Dos cosas ocurrieron recientemente, que hicieron darme cuenta de lo afortunada que soy: esta vez, por hablar idiomas. Por un lado, he leído un artículo que un profesor de un colegio religioso de Alemania publicó hace años, y que se constituyó en todo un maravilloso alegato a favor de la enseñanza del rumano y en contra de la del castellano en las escuelas secundarias de su país. Por otro lado, son ya varias las veces que mis alumnos de la academia privada donde doy clases de inglés y francés me preguntan con admiración y envidia cuándo he aprendido los idiomas que hablo.
Recuerdo con una sonrisa como hace más de diez años, viviendo yo una de las estancias más felices de mi vida en Alemania, con una beca Erasmus, mis amigos y compañeros de la residencia de estudiantes consideraban que hablaba ya cinco idiomas, contando también el rumano, mi lengua materna. Yo me reía en aquel entonces y no entendía cómo podía contarse el rumano también, ya que todos tenemos que tener un idoma materno. Pues claro, cuando a tu idioma materno lo hablan decenas de milliones de personas en el mundo – como es el caso del inglés, del frances, del castellano e incluso del alemán – dominar también a un otro como el rumano, y además a nivel nativo, como lengua materna, puede resultar un provecho en sí. La primera vez que me dí cuenta de lo afortunada que soy fue hace ya tiempo, al pensar en cómo he aprendido estos idiomas y al ver la sorpresa que les estoy causando a veces a mis amigos de otras nacionalidades, que tienen como idioma materno una lengua que traspasa estas nacionalidades y sus fronteras.
He aprendido el inglés y el francés en la escuela pública de Rumanía. Con ocho años ya empezaba a hablar inglés, y a los 11 formaba parte de una clase especial dentro de la escuela de mi barrio de Bucarest, en la que se nos daban clases intensivas del idioma, junto con las de una profesora americana que no hablaba nada de rumano. Sí, en la Rumanía grís de los años 90, mis compañeros, mis hermanos y yo aprendíamos inglés con una profesora nativa, a la que teníamos que hacernos entender exclusivamente en inglés.
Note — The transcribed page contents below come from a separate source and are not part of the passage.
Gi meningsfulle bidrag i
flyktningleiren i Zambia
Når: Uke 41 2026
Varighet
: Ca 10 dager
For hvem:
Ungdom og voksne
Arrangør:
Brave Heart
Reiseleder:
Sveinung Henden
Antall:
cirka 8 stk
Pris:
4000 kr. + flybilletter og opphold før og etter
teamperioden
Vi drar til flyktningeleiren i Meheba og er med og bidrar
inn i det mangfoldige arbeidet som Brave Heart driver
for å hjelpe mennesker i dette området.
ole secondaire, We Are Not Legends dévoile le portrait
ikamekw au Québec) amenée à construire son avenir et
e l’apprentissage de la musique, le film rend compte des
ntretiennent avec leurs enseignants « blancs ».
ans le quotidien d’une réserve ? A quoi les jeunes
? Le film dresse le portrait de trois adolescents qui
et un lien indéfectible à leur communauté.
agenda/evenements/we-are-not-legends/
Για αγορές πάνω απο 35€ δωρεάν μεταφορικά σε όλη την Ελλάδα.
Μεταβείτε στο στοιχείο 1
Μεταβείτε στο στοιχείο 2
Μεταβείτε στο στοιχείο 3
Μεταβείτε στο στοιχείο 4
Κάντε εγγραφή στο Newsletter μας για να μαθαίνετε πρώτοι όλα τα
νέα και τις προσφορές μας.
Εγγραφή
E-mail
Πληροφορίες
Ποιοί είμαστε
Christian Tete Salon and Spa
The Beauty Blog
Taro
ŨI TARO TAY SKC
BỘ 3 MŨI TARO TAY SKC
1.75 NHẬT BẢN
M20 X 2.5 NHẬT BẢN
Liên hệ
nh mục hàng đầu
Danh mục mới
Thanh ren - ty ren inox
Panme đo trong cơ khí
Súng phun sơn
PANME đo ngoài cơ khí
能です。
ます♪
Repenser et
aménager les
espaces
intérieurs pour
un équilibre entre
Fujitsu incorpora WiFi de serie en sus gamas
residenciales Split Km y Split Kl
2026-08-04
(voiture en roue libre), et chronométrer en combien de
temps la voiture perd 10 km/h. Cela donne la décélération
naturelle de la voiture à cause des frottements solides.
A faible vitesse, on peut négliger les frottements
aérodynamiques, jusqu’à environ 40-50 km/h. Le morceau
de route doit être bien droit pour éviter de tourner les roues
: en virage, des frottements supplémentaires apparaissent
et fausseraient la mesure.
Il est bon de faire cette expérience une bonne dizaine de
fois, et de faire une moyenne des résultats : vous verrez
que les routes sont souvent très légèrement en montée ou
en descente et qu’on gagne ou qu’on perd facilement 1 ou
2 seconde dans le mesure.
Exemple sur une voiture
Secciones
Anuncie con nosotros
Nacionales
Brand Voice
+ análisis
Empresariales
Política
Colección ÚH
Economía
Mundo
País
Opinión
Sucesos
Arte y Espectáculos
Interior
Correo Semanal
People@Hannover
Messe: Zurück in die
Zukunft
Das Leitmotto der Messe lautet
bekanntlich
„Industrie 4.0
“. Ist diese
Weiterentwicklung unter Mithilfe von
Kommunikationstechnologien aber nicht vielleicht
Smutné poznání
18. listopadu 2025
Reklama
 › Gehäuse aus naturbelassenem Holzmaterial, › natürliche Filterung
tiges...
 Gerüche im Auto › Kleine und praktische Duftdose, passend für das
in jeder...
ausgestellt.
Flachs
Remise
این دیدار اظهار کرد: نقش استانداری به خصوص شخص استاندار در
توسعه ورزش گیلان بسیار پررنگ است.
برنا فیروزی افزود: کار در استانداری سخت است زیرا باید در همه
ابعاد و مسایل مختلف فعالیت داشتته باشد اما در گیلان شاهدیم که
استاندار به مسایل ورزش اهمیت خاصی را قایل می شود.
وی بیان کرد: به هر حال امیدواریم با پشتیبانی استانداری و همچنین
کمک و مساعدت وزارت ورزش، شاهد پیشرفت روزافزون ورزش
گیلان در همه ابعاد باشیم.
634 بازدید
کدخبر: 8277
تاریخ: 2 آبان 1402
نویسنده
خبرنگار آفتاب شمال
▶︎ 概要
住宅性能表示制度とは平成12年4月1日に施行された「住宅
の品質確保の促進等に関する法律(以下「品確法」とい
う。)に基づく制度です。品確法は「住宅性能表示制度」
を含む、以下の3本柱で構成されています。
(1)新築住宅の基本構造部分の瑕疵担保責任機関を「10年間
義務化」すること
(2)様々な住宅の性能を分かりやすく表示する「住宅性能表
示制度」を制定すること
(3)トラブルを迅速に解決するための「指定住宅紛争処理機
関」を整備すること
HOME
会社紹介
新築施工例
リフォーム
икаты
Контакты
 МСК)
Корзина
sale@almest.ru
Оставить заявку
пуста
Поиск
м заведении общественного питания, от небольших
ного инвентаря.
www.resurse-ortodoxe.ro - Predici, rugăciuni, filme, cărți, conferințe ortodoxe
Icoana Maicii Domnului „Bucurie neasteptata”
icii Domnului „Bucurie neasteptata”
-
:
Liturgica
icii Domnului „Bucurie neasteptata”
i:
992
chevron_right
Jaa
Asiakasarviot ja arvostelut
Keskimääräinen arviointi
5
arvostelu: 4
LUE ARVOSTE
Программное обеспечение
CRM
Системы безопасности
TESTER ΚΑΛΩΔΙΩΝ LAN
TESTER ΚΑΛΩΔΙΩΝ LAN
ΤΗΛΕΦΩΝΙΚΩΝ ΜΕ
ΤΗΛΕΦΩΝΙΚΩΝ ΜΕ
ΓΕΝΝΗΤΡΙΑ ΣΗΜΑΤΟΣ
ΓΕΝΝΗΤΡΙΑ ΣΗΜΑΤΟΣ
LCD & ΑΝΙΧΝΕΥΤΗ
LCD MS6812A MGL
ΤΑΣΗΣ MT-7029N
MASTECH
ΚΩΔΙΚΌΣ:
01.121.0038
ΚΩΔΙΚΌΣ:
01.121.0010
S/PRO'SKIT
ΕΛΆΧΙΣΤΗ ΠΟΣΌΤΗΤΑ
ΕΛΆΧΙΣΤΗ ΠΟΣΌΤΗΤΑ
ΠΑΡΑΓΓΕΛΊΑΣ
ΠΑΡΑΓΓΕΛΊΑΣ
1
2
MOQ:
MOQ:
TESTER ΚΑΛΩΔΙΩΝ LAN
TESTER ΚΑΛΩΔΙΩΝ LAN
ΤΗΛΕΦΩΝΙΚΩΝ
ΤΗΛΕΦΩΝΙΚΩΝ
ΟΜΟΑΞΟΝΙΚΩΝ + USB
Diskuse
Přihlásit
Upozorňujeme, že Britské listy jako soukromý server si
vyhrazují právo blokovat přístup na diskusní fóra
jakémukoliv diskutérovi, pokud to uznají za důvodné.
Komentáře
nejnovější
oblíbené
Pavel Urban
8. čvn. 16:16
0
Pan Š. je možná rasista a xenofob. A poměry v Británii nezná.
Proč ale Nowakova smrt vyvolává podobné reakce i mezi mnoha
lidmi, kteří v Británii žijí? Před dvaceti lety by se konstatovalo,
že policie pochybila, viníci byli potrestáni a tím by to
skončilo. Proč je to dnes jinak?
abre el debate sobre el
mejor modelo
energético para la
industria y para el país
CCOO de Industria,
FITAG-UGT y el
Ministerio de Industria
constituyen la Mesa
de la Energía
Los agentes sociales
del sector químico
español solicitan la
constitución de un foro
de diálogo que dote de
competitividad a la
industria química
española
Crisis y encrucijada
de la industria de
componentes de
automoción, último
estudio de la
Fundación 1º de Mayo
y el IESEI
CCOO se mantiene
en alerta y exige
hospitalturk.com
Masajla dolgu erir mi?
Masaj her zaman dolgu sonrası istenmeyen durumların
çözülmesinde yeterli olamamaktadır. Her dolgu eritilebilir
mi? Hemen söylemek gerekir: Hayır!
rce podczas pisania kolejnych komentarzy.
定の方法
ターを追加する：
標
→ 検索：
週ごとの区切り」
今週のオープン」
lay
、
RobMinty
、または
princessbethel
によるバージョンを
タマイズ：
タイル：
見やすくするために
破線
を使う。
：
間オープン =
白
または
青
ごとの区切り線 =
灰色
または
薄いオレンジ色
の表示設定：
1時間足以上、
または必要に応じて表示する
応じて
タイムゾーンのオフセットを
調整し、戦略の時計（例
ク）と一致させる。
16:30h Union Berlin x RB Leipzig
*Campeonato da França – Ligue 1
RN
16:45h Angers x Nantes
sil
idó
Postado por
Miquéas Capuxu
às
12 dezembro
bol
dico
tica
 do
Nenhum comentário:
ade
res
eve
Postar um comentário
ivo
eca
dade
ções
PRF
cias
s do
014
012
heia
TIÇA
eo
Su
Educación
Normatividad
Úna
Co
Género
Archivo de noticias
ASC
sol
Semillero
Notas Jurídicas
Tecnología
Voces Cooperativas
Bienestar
Más afortunada aún fui cuando un poco más tarde dí con el francés y con un profesor exigente que nos explicó simplemente que a él no le vale que hablasemos sólamente inglés y que a pesar de nuestra clase especial, sus clases estarían enfocadas en el idioma de Voltaire. Así que allá a por conjugar los verbos, aprender los tiempos y las formas de plural de los sustantivos en francés. Luego en el colegio formé parte del mismo tipo de clase especial, pero con clases intensivas de francés, con horas y horas de gramática y vocabulario, de historia y geografía de Francia.
Toda esta situación me cundió de verdad cuando hemos empezado a ver la televisión (es decir, cuando volvío a emitir) y mis oídos se acostumbraban al ritmo del inglés o del francés al mismo tiempo que aprendía a leer los subtítulos. Siempre tuvimos películas subtituladas. Recuerdo que fue un grán orgullo para mí cuando con unos ocho añitos conseguí ver, escuchar y entender una película de un cabo al otro, yo solita, sin que alguno de mis padres me ayude a leer o me explique algo.
La historia de amor con el castellano empezó un poco más tarde, cuando quise leer El Quijote en original y no pude, y le pedí entonces a mi madre a traerme de la Biblioteca Nacional de Rumanía, donde, por cierto, ha trabajado toda su vida, unos libros de texto y de ejercicios. Durante varios veranos me puse a aprender el español y el secreto surgió sólamente cuando empecé a hablarlo con mis compis españoles que conocí en Alemanía.
Finalmente, el alemán vino casi sin pensarlo, cuando quise hacer algo diferente y elegí una beca Erasmus en Alemanía en vez de Francia o España. Lo cierto es que el alemán sí que lo aprendí fuera del sistema – en el Goethe Institut de Bucarest.
Ahora bien se puede decir que he aprendido todos estos idiomas en mi país. En mi pequeño, pobre, a veces infelíz país, donde la población habla un idioma minoritario en el mundo. Es una historia clásica del particular al universal y de final felíz: a través del minoritario rumano, que es mi idioma materno, al cual casi recibo como herencia inmerecida y sin gran esfuerzo, he conseguido habrirme puertas y tenderme puentes a otras culturas, a otros mundos – al mundo entero.
Ahora más que nunca me siento felíz y afortunada porque puedo enseñar a otros y hacerles disfrutar, como hice yo misma hace años, del bello camino que es aprender un idioma. Más aún, porque mi idioma, mi rumano, sale del particular y llega al universal: hay gente que quiere hablarlo, que se deja fascinar por la historia y la cultura que esconde, que busca y lee a sus escritores – de los cuales no son pocos los que mantienen que escribir es vivir en un idioma.